Professor Boyd called for a programme of continuing professional development for A Curriculum for Excellence, similar in size and scale to that used to embed Assessment is for Learning in schools. “That made huge inroads in a short period of time,” he said.

The Government was also failing to engage with parents, he said. “A lot of parents know a bit and are worried a bit, but they don’t know much and they don’t know why we are changing things,” he added.

The national debate on education held in 2002, which set the whole process in motion, had passed the majority of people by, he said. It had failed to “sweep the nation” and “get everybody excited”. Professor Boyd said it was “the usual suspects” who had responded.

Schools therefore had to drive things forward through “perspiration, not inspiration”, he said. Since he was appearing at the book festival, he turned to books by influential educational thinkers for his own inspiration.

Among them was Howard Gardner’s book Extraordinary Minds, which attempted to identify what made geniuses like Picasso and Beethoven great.

“Gardner argued they were not necessarily all the most intelligent people of their generation or the most creative or thoughtful, but something made them stand out,” he said. “That quality, Gardner concluded, was self- belief, resilience and the ability to take failure head on. Perspiration rather than inspiration is what you want to generate.”

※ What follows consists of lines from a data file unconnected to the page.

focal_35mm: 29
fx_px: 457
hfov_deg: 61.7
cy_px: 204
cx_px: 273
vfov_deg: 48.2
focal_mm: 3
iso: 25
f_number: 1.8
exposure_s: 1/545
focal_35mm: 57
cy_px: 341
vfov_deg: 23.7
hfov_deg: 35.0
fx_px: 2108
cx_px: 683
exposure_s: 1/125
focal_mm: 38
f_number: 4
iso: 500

Other books on the Boyd list included Inside the Black Box by Paul Black, about formative assessment, which recognises that young people learn more effectively when they know why; The Teaching for Understanding Guide, by Tina Blythe, which argues pupils must know how to think, not just accumulate facts; Self Theories by Carol Dweck, which highlights the need for schools to encourage pupils to think of intelligence as something that can be grown and is not set; and Jerome Bruner’s The Process of Education.

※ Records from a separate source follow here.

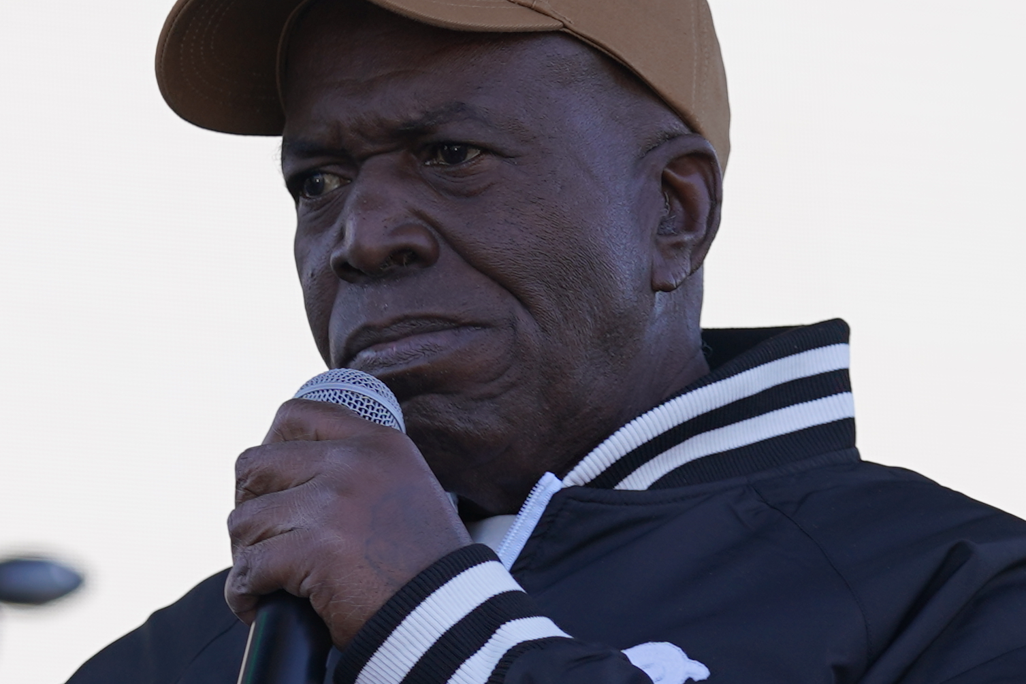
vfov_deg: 3.1
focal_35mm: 438
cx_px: 466
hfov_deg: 4.7
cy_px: 895
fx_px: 12483
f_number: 4
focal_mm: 110
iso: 100
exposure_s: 1/200
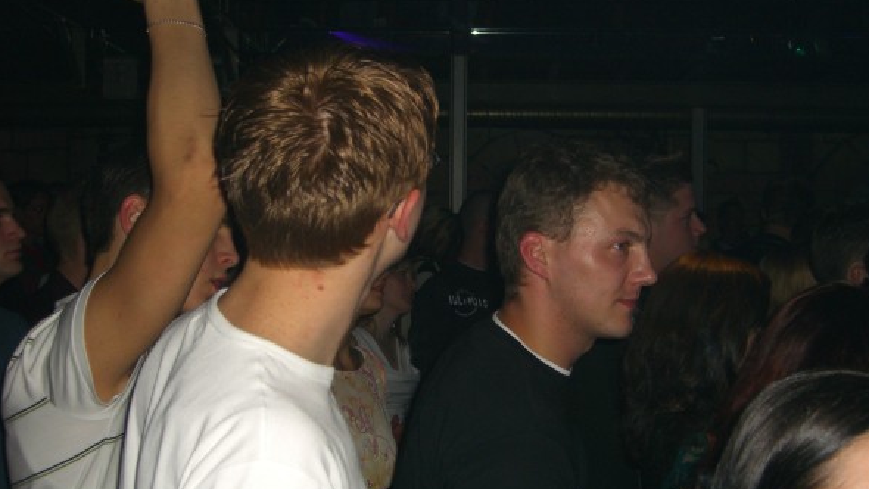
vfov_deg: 23.5
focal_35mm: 51
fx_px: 1175
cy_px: 275
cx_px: 437
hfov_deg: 40.6
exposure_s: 1/60
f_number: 3.1
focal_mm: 9.5
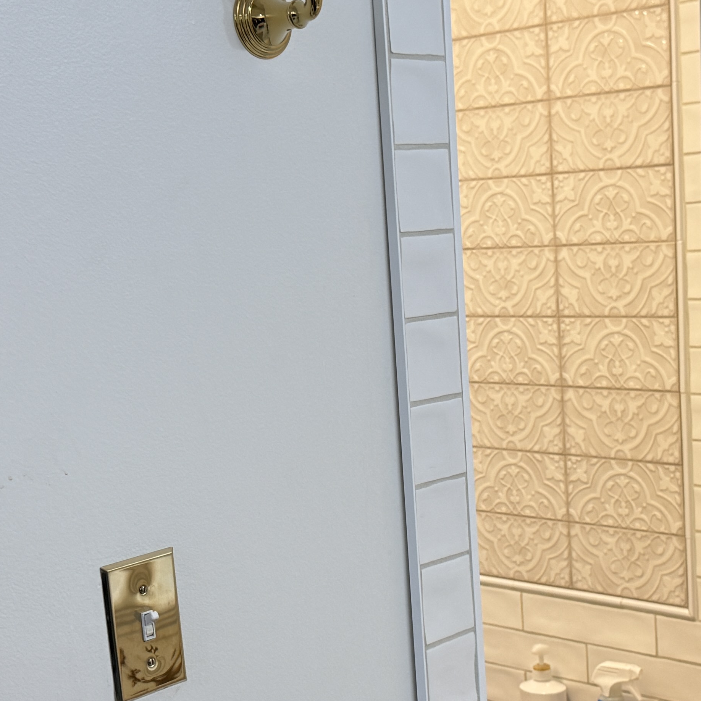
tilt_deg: -8.7
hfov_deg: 26.0
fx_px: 1512
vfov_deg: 26.0
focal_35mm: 66
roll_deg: +3.9
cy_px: 451
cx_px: 440
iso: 160
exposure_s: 1/120
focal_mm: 6.76
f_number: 1.78
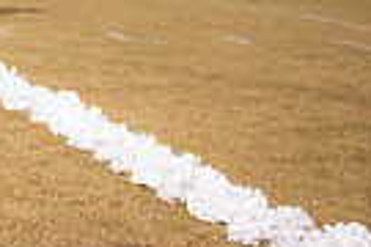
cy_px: 3
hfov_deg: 10.6
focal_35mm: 184
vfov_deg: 7.4
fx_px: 1896
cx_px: -267
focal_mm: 42
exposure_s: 1/250
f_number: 4
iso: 3200
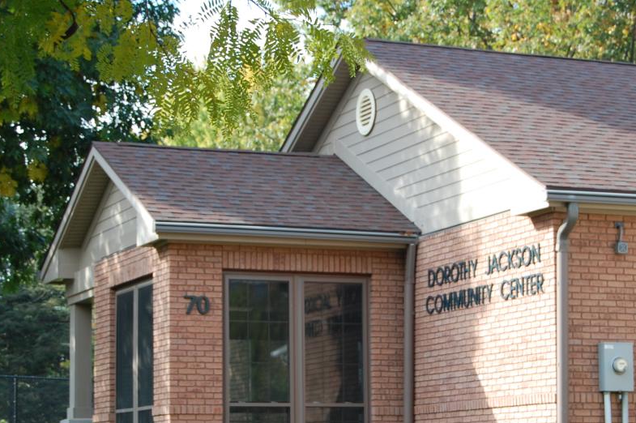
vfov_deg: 12.4
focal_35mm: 110
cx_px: 388
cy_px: 309
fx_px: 1942
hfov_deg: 18.6
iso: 200
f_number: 6.3
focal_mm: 48
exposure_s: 1/160
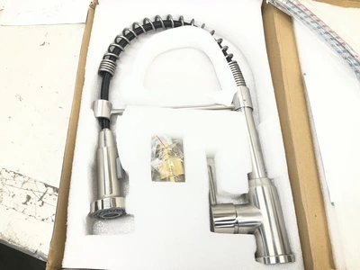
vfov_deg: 48.2
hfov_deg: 61.7
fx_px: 302
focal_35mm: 29
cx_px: 180
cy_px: 135
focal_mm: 3
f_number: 1.8
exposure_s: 1/120
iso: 25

Meanwhile, in this week’s TESS, one of the other driving forces behind ACfE expands on his well-aired view that the vision of “transformational change” behind the new curriculum was in danger of being lost.

Keir Bloomer, who sat on the review group with Professor Boyd, said ACfE could end up as “no more than a somewhat random collection of ideas for incremental change (which) will, no doubt, bring modest improvements”.